Europe’s news independent states decide their future in a larger union
The rest of Britain since Brexit has been in political turmoil, with the traditionally large Conservative party finding itself decimated in the British General Election of 2021 and giving way to Labour/Liberal/EU Party coalitions which have been in government since then. Although the concept of Brexit was generally seen as a mistake by many of the British public, the “keep calm and carry on” attitude was almost detrimental to the prospect of Britain rejoining the EU. Once the concept of federalism was gaining popularity, many British felt that it was a bridge too far, especially given the fact that any future membership would eventually mean that they will have to become a part of federal Europe. Wales and Northern Ireland still remain part of the UK, although the prospect of a united Ireland grows more each year as the electorate in Northern Ireland becomes more favourable towards the nationalists and centre. Northern Ireland enjoys a special status within the EU /UK trade deal which ensures that there is no hard border and freedom to work and live is still present .Wales attempted to follow Scotland into independence, but a number of case studies carried out by independent assessors found that any move towards the Scotland model would be a disaster for the Welsh in that its decision to function separately would result in bankruptcy in a number of years. In 2037, the United Kingdom is still in a state of social disorder with short term loans from the Europe bumping up a shortfall in revenue. Tough immigration laws meant that industries depending on foreign labour quickly folded, resulting in more imports and less exports for a state that is desperate to sign any kind of trade deal across the world. A pro-Europe government is constantly burdened by an imposing treaty with Europe that is keeping a stranglehold on any future possibility of improving its situation. Right now, Britain is alone, isolated and held in check.
A new start for Europe
On this day of the signing of the two treaties by all current member states, Europe is stepping into the unknown. A two tier system now exists in the EU, but it is the perfect conclusion to the last ten years. The general consensus is that there will be a move in the direction of federalism rather than independence, but this new union must prove itself both to its existing members and abroad. It needs to show the perfect social model with excellent healthcare, social services, human rights and employment across the continent. It must exert itself diplomatically across the world and not try to be the police force of the planet, nor should it impose itself onto other nations in a democracy building exercise. It needs to look at the failures of its past – colonialism and war, and learn from those failures to become a beacon of fairness and prosperity.

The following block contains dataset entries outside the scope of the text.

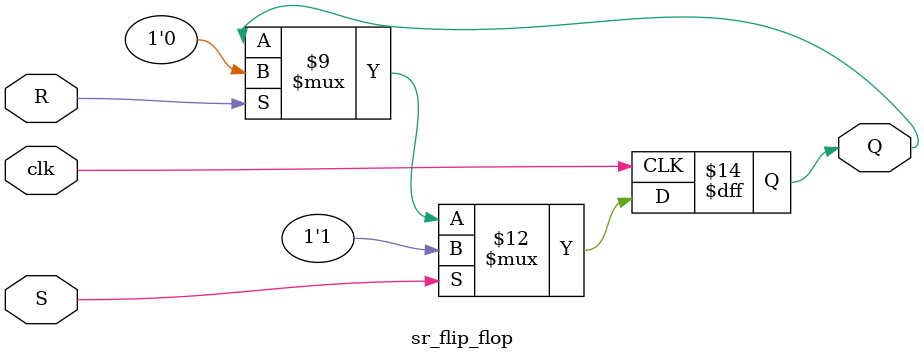
<source format=v>
module sr_flip_flop(S, R, clk , Q);
  
  input S, R, clk;
  
  output reg Q;
  
  always @(posedge clk)
  
    if(S==1)
      Q <= 1;
  
  	else if(R==1)
      Q <= 0;
    
  	else if(S==0 & R==0)
      Q <= Q;
     
endmodule

</source>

Europe is a new nation and long may it live.
Of course this is all just speculation and the path to a federalist state will no doubt take longer and be far more complicated, but we as Europeans need to ensure that the discussion on closer integration must continue. If it should be confederalism, federalism of just keeping things as they are, we need to have that discussion. There are many groups and organisations who can provide you with the information you need to get involved in the future of Europe, so get out and see what part you can play. Start with the official website of the EU, because if you decide to let others determine the future of Europe, you may not like what you get, so be active and, above all, be European.